**To do**. From the entries that follow, gather each line holding the word "deep".
Segment Start: Extracted records
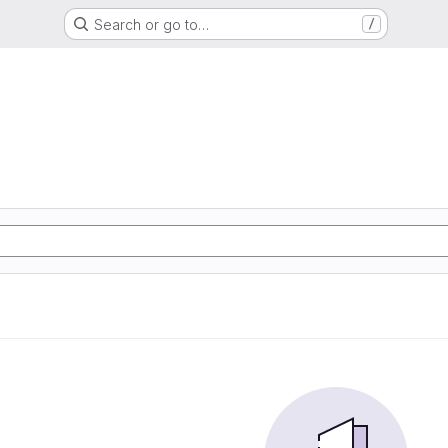
Search or go to…
/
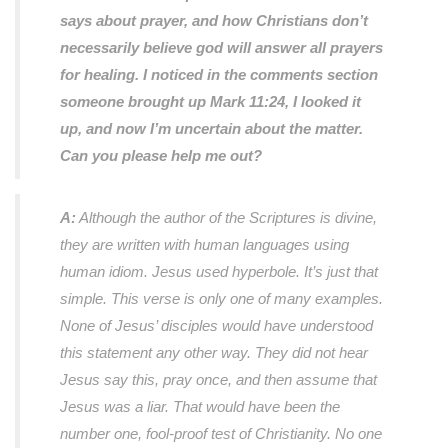
says about prayer, and how Christians don’t
necessarily believe god will answer all prayers
for healing. I noticed in the comments section
someone brought up Mark 11:24, I looked it
up, and now I’m uncertain about the matter.
Can you please help me out?
A:
Although the author of the Scriptures is divine,
they are written with human languages using
human idiom. Jesus used hyperbole. It’s just that
simple. This verse is only one of many examples.
None of Jesus’ disciples would have understood
this statement any other way. They did not hear
Jesus say this, pray once, and then assume that
Jesus was a liar. That would have been the
number one, fool-proof test of Christianity. No one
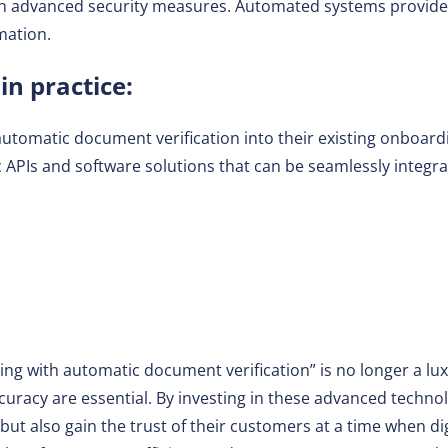
th advanced security measures. Automated systems provide
mation.
n practice:
utomatic document verification into their existing onboard
ic APIs and software solutions that can be seamlessly integ
g with automatic document verification” is no longer a luxu
uracy are essential. By investing in these advanced techno
ut also gain the trust of their customers at a time when digi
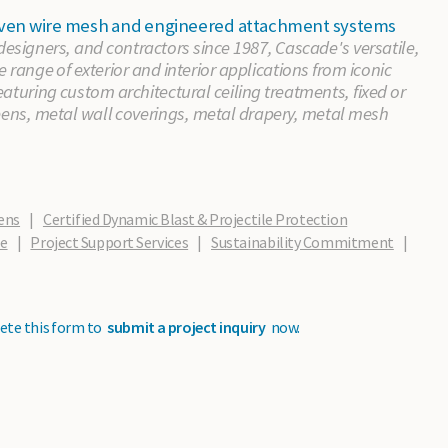
 woven wire mesh and engineered attachment systems
 designers, and contractors since 1987, Cascade's versatile,
e range of exterior and interior applications from iconic
aturing custom architectural ceiling treatments, fixed or
eens, metal wall coverings, metal drapery, metal mesh
ens
|
Certified Dynamic Blast & Projectile Protection
de
|
Project Support Services
|
Sustainability Commitment
|
ete this form to
submit a project inquiry
now.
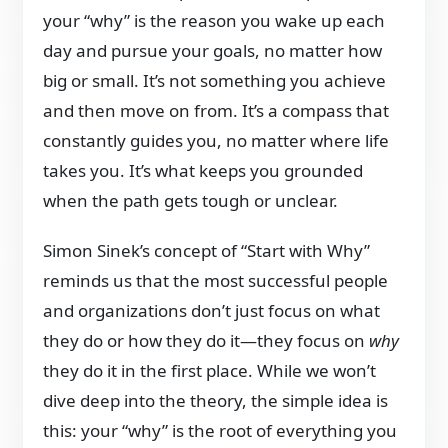
your “why” is the reason you wake up each
day and pursue your goals, no matter how
big or small. It’s not something you achieve
and then move on from. It’s a compass that
constantly guides you, no matter where life
takes you. It’s what keeps you grounded
when the path gets tough or unclear.
Simon Sinek’s concept of “Start with Why”
reminds us that the most successful people
and organizations don’t just focus on what
they do or how they do it—they focus on
why
they do it in the first place. While we won’t
dive deep into the theory, the simple idea is
this: your “why” is the root of everything you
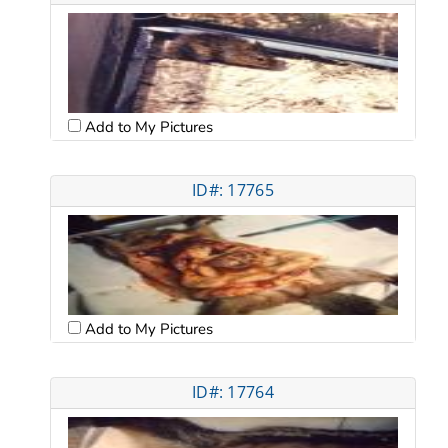
Add to My Pictures
ID#: 17765
Add to My Pictures
ID#: 17764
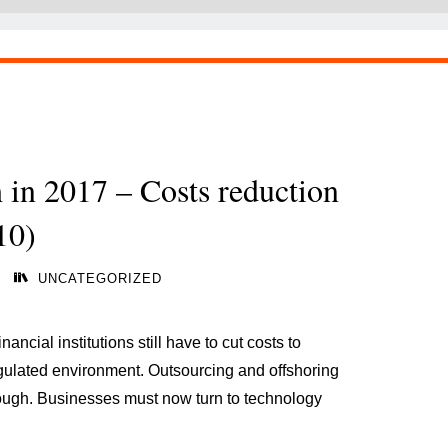
h in 2017 – Costs reduction
10)
UNCATEGORIZED
nancial institutions still have to cut costs to
gulated environment. Outsourcing and offshoring
nough. Businesses must now turn to technology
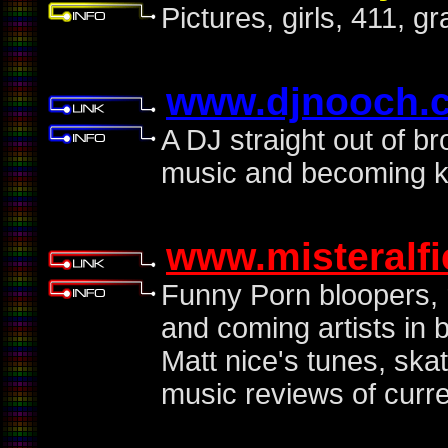
Pictures, girls, 411, g
www.djnooch.
A DJ straight out of b
music and becoming k
www.misteralf
Funny Porn bloopers, 
and coming artists in 
Matt nice's tunes, ska
music reviews of curr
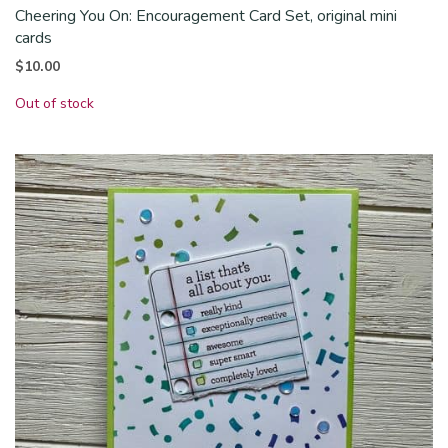
Cheering You On: Encouragement Card Set, original mini
cards
$
10.00
Out of stock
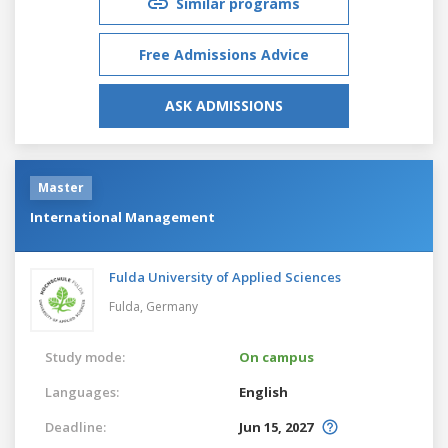
Similar programs
Free Admissions Advice
ASK ADMISSIONS
Master
International Management
Fulda University of Applied Sciences
Fulda,
Germany
Study mode:
On campus
Languages:
English
Deadline:
Jun 15, 2027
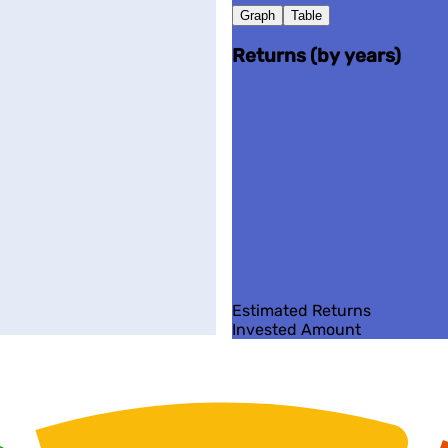
Graph
Table
Returns (by years)
Estimated Returns
Invested Amount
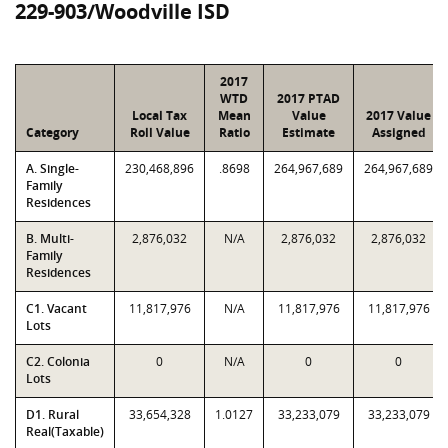
229-903/Woodville ISD
2017
WTD
2017 PTAD
Local Tax
Mean
Value
2017 Value
Category
Roll Value
Ratio
Estimate
Assigned
A. Single-
230,468,896
.8698
264,967,689
264,967,689
Family
Residences
B. Multi-
2,876,032
N/A
2,876,032
2,876,032
Family
Residences
C1. Vacant
11,817,976
N/A
11,817,976
11,817,976
Lots
C2. Colonia
0
N/A
0
0
Lots
D1. Rural
33,654,328
1.0127
33,233,079
33,233,079
Real(Taxable)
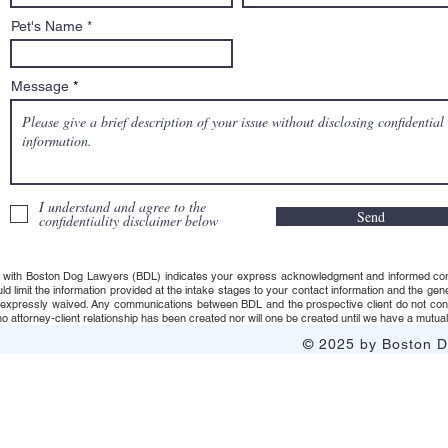
Pet's Name
Message
I understand and agree to the
Send
confidentiality disclaimer below
 with Boston Dog Lawyers (BDL) indicates your express acknowledgment and informed consent t
uld limit the information provided at the intake stages to your contact information and the g
s expressly waived. Any communications between BDL and the prospective client do not consti
 attorney-client relationship has been created nor will one be created until we have a mutuall
© 2025 by Boston Do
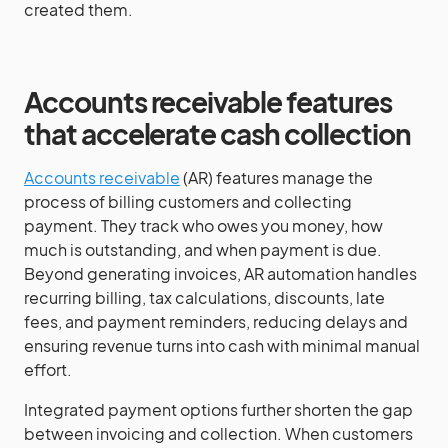
created them.
Accounts receivable features
that accelerate cash collection
Accounts receivable
(AR) features manage the
process of billing customers and collecting
payment. They track who owes you money, how
much is outstanding, and when payment is due.
Beyond generating invoices, AR automation handles
recurring billing, tax calculations, discounts, late
fees, and payment reminders, reducing delays and
ensuring revenue turns into cash with minimal manual
effort.
Integrated payment options further shorten the gap
between invoicing and collection. When customers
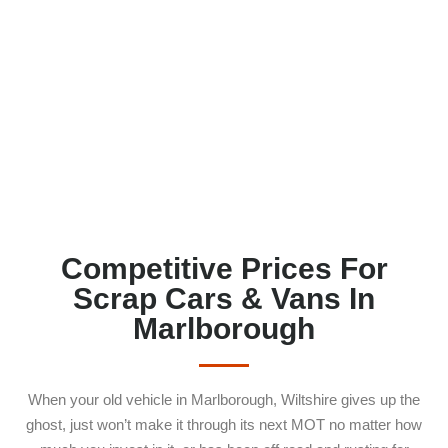
MARLBOROUGH SN8
Competitive Prices For
Scrap Cars & Vans In
Marlborough
When your old vehicle in Marlborough, Wiltshire gives up the
ghost, just won’t make it through its next MOT no matter how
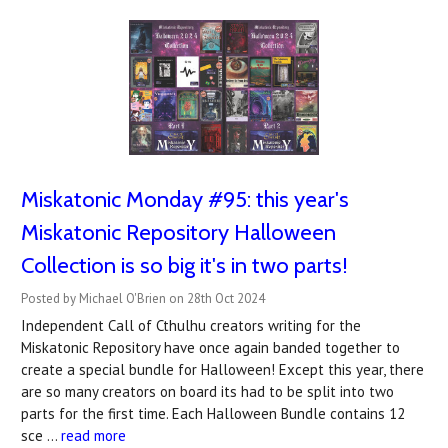
Miskatonic Monday #95: this year's
Miskatonic Repository Halloween
Collection is so big it's in two parts!
Posted by Michael O'Brien on 28th Oct 2024
Independent Call of Cthulhu creators writing for the
Miskatonic Repository have once again banded together to
create a special bundle for Halloween! Except this year, there
are so many creators on board its had to be split into two
parts for the first time. Each Halloween Bundle contains 12
sce …
read more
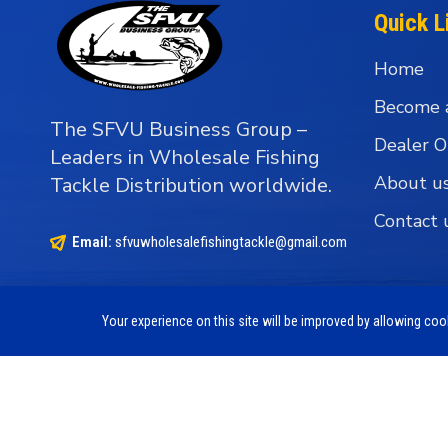
Quick L
Home
Become 
The SFVU Business Group –
Dealer O
Leaders in Wholesale Fishing
About u
Tackle Distribution worldwide.
Contact 
Email:
sfvuwholesalefishingtackle@gmail.com
Your experience on this site will be improved by allowing co
Copyright © 1990 - 2026 The SFVU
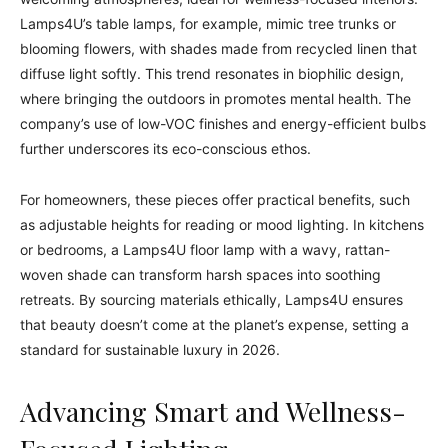
Lamps4U’s table lamps, for example, mimic tree trunks or
blooming flowers, with shades made from recycled linen that
diffuse light softly. This trend resonates in biophilic design,
where bringing the outdoors in promotes mental health. The
company’s use of low-VOC finishes and energy-efficient bulbs
further underscores its eco-conscious ethos.
For homeowners, these pieces offer practical benefits, such
as adjustable heights for reading or mood lighting. In kitchens
or bedrooms, a Lamps4U floor lamp with a wavy, rattan-
woven shade can transform harsh spaces into soothing
retreats. By sourcing materials ethically, Lamps4U ensures
that beauty doesn’t come at the planet’s expense, setting a
standard for sustainable luxury in 2026.
Advancing Smart and Wellness-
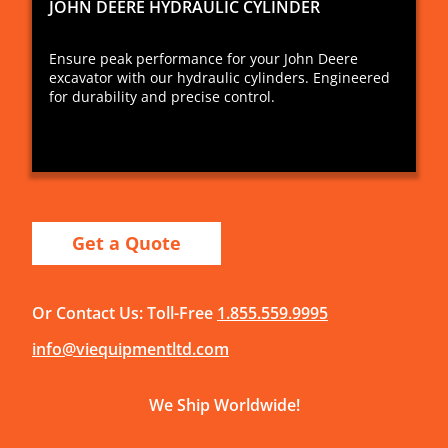
JOHN DEERE HYDRAULIC CYLINDER
Ensure peak performance for your John Deere
excavator with our hydraulic cylinders. Engineered
for durability and precise control.
Get a Quote
Or Contact Us: Toll-Free
1.855.559.9995
info@viequipmentltd.com
We Ship Worldwide!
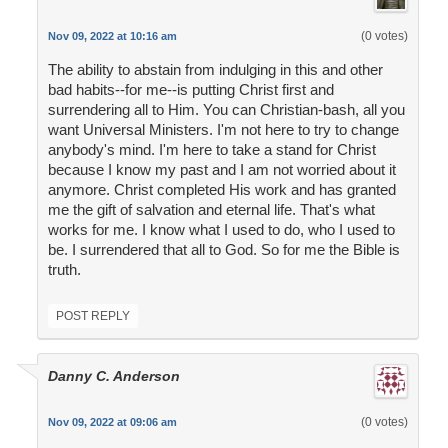
(0 votes)
Nov 09, 2022 at 10:16 am
The ability to abstain from indulging in this and other
bad habits--for me--is putting Christ first and
surrendering all to Him. You can Christian-bash, all you
want Universal Ministers. I'm not here to try to change
anybody's mind. I'm here to take a stand for Christ
because I know my past and I am not worried about it
anymore. Christ completed His work and has granted
me the gift of salvation and eternal life. That's what
works for me. I know what I used to do, who I used to
be. I surrendered that all to God. So for me the Bible is
truth.
POST REPLY
Danny C. Anderson
(0 votes)
Nov 09, 2022 at 09:06 am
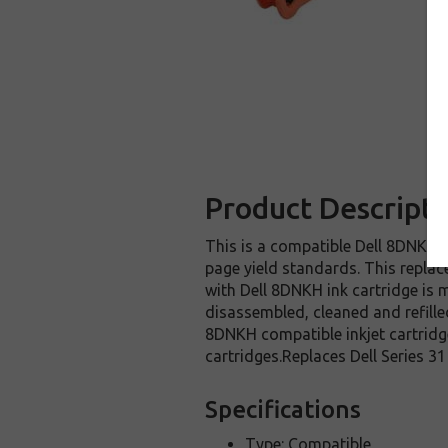
Product Descripti
This is a compatible Dell 8DNKH i
page yield standards. This replac
with Dell 8DNKH ink cartridge is 
disassembled, cleaned and refille
8DNKH compatible inkjet cartridge
cartridges.Replaces Dell Series 31 
Specifications
Type: Compatible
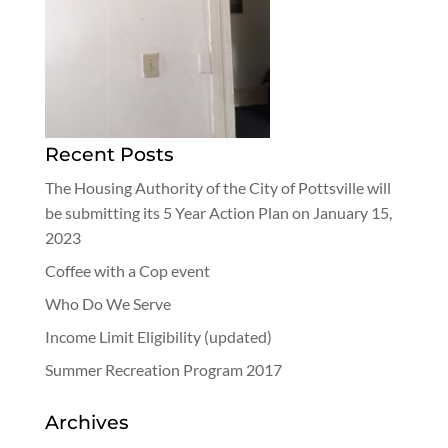
Recent Posts
The Housing Authority of the City of Pottsville will
be submitting its 5 Year Action Plan on January 15,
2023
Coffee with a Cop event
Who Do We Serve
Income Limit Eligibility (updated)
Summer Recreation Program 2017
Archives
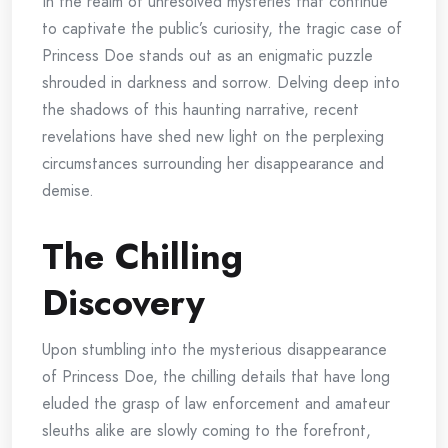
In the realm of unresolved mysteries that continue
to captivate the public’s curiosity, the tragic case of
Princess Doe stands out as an enigmatic puzzle
shrouded in darkness and sorrow. Delving deep into
the shadows of this haunting narrative, recent
revelations have shed new light on the perplexing
circumstances surrounding her disappearance and
demise.
The Chilling
Discovery
Upon stumbling into the mysterious disappearance
of Princess Doe, the chilling details that have long
eluded the grasp of law enforcement and amateur
sleuths alike are slowly coming to the forefront,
Segment End: Extracted records
**Finished exercise**.
dive deep into the theory, the simple idea is
shrouded in darkness and sorrow. Delving deep into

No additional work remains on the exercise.